Nota del editor: Camilo Egaña es el conductor de Encuentro. Las opiniones expresadas en este artículo son exclusivas del autor.
(CNN Español) – Yo fui un niño difícil en La Habana eufórica y asediada de los años sesenta.
Curioso que jamás nadie de la familia cuente lo dulce y bueno que pude haber sido. Un pescozón y un grito de mi madre o de un maestro ordenaba el caos que yo propiciaba. Y como a Cuba no había llegado la ola de los síndromes, un niño así no padecía nada. Majadería y punto.
Hoy vivimos en un mundo en el que parece existir un síndrome para cada habitante, para cada circunstancia por rarita que luzca. Por tanto, quien decide ir a contracorriente o desviarse un poco del camino trazado termina bajo el diagnóstico de un síndrome. Y de un psicofármaco, casi siempre.

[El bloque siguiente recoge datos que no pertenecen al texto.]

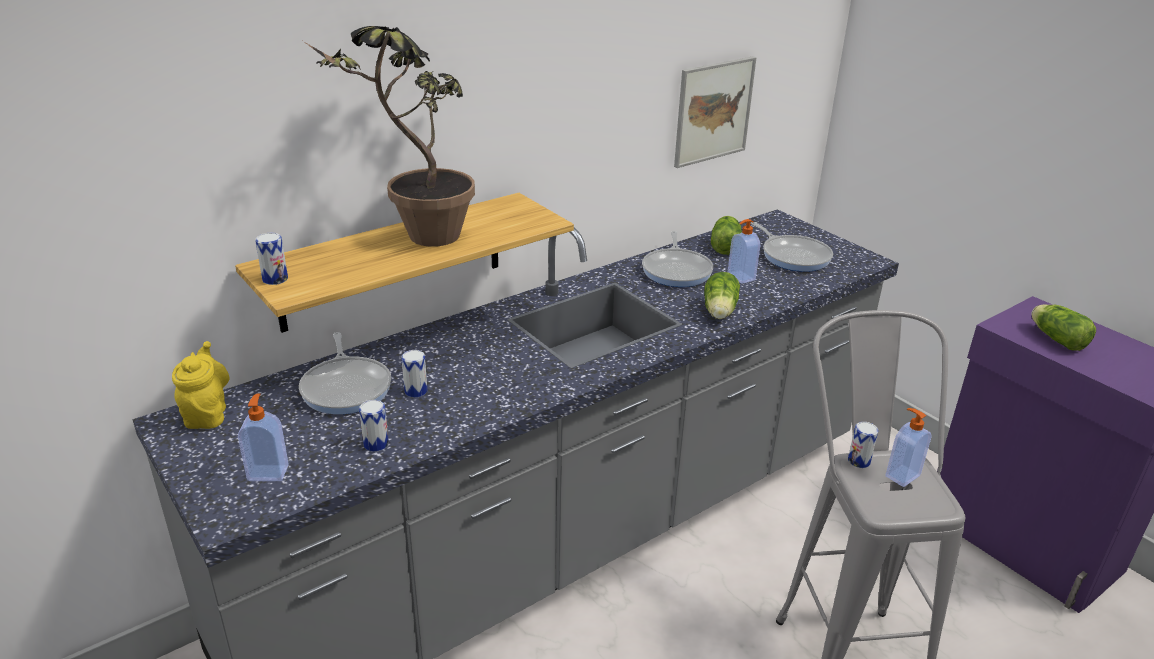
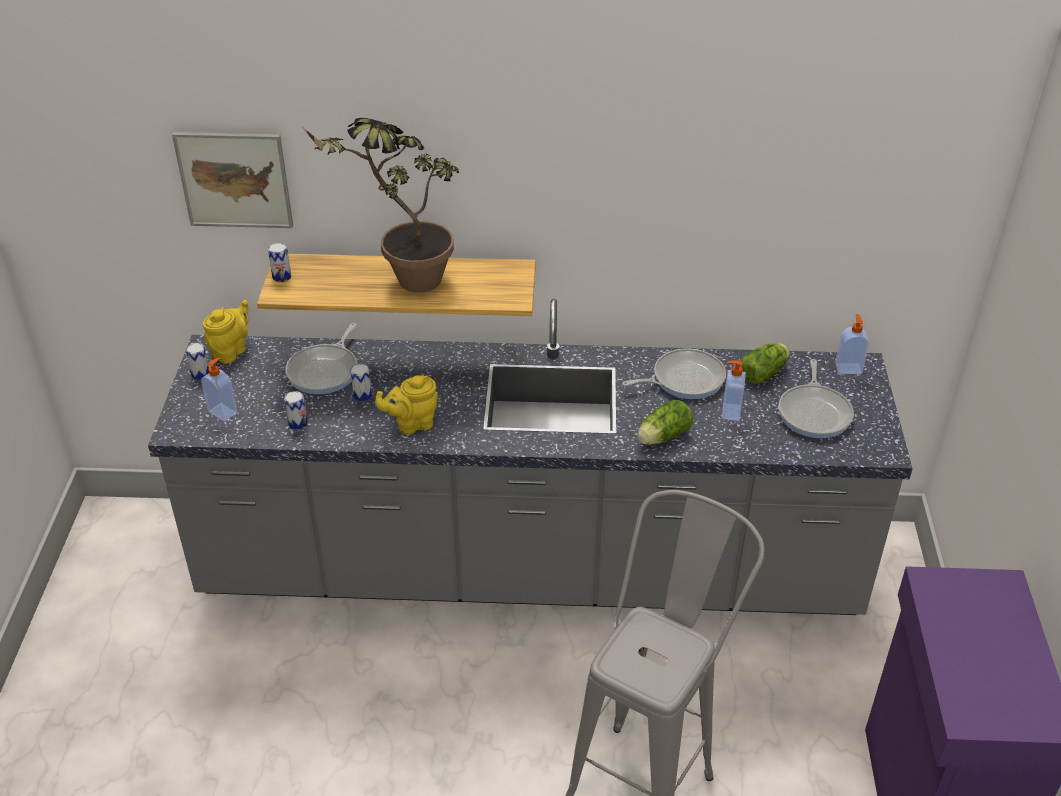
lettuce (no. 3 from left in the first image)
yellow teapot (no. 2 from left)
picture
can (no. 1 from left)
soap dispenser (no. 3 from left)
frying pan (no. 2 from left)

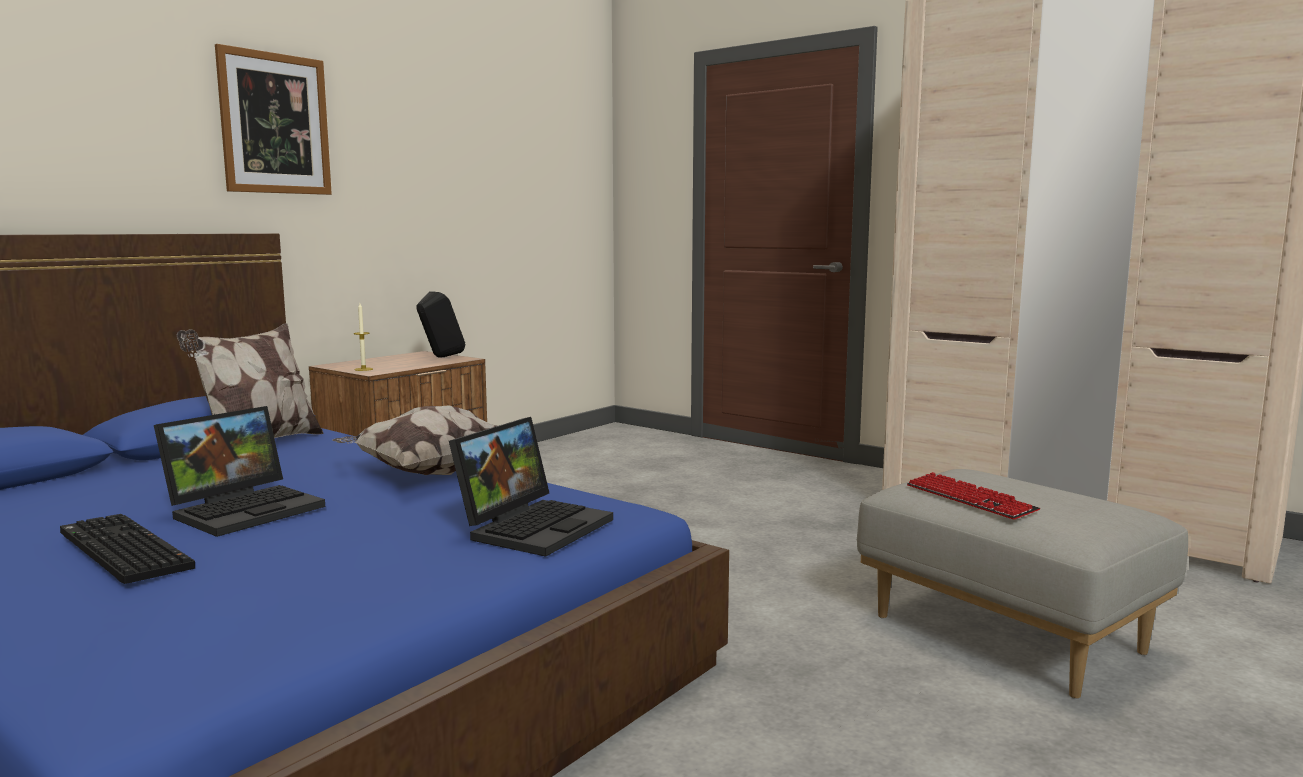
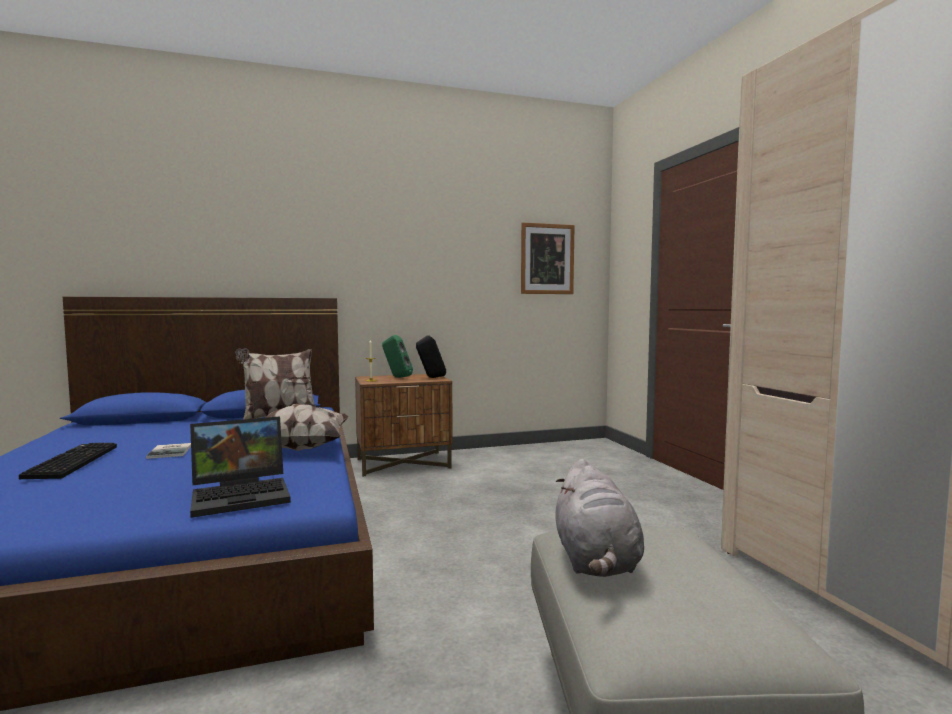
green speaker
picture
book
grey plush toy

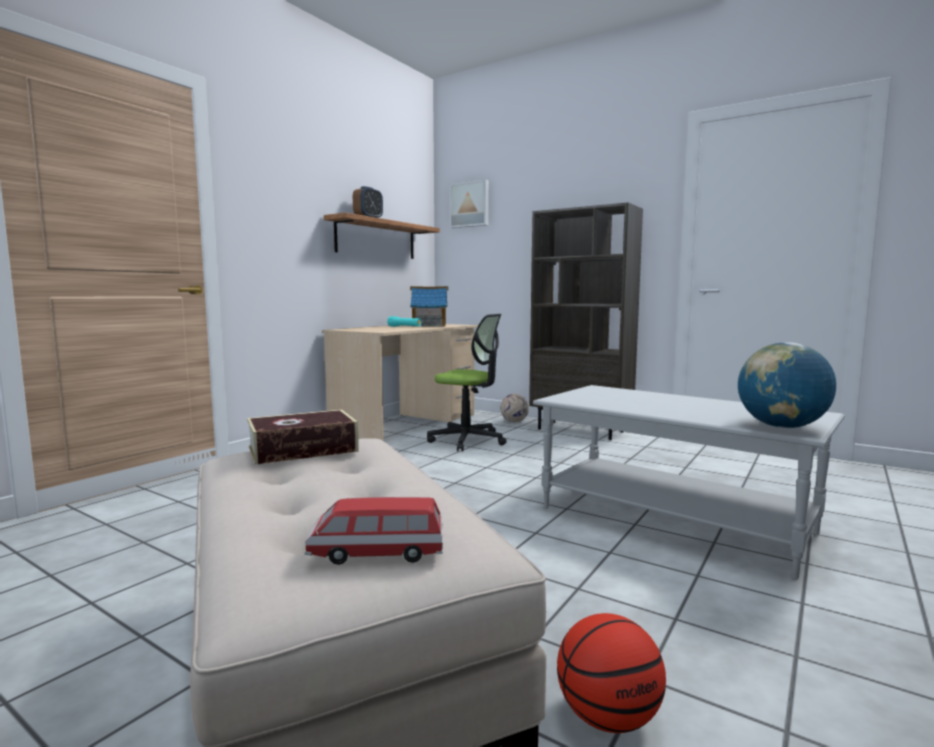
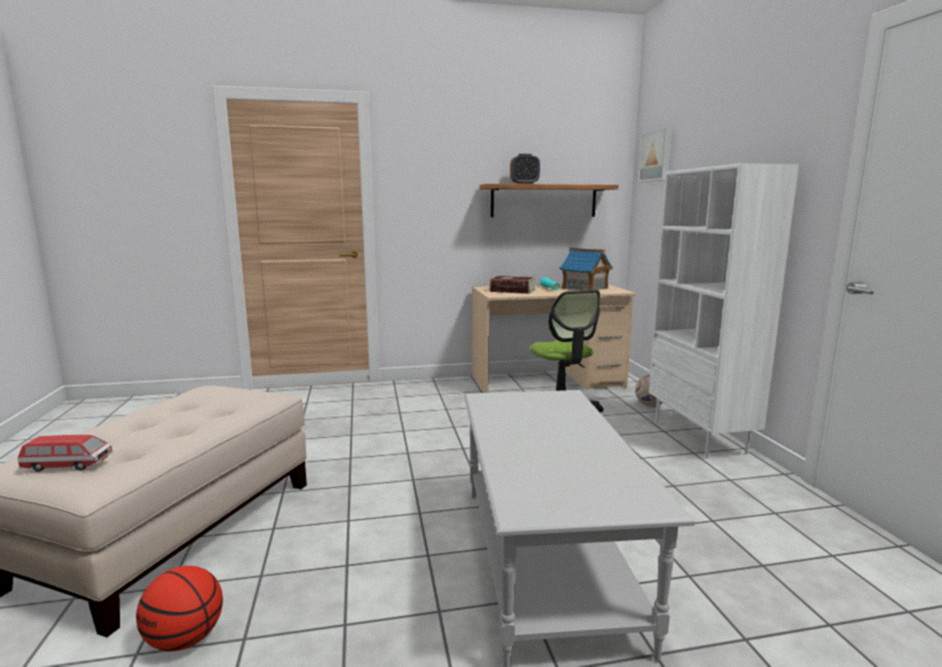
globe
book
white bookcase
toy car

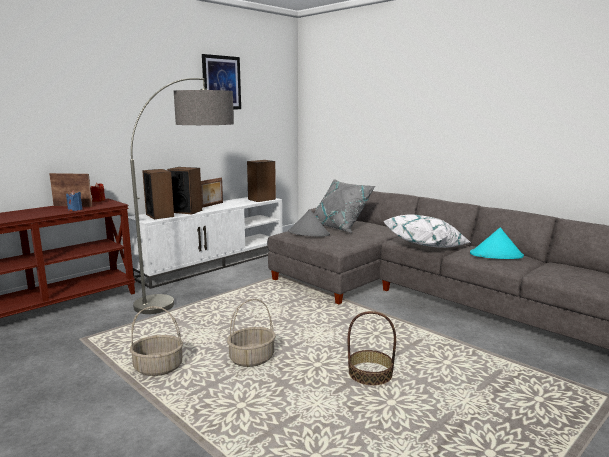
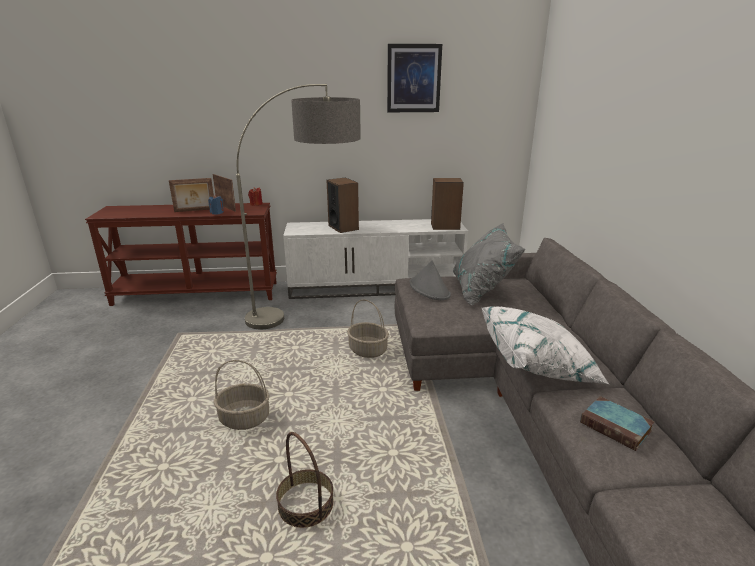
speaker (no. 1 from left in the first image)
basket (no. 3 from left)
picture frame (no. 1 from left)
book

Si el Quijote viviese en el siglo XXI, estaría hospitalizado y tomando neurolépticos o antipsicóticos para pailar la psicosis reactiva que le habrían diagnosticado. Es lo que sostiene en un informe un psiquiatra español con nombre de burócrata romano —Tiburcio Angosto Saura—, pese a que admite que el Quijote “no parece encajar en ningún diagnóstico”. El hidalgo se curó espontáneamente al final de su vida y eso, según este psiquiatra, es muy propio de los que sufren de psicosis reactiva.
Yo no sé nada de psiquiatría —y se nota—, pero sí sé que justo en el momento en que el Quijote y su escudero están a punto de ser destripados por las aspas de un molino, el hidalgo dice “Ya no puedo más” y empieza a transitar el camino a la cordura. Y es el principio del fin de un hombre que, tras confundirlo todo, reinventa un mundo. Cuando la razón se abre paso entre la bruma del delirio, el Quijote deja de ser lo que siempre ha sido y se convierte en uno más. Como cada uno de nosotros.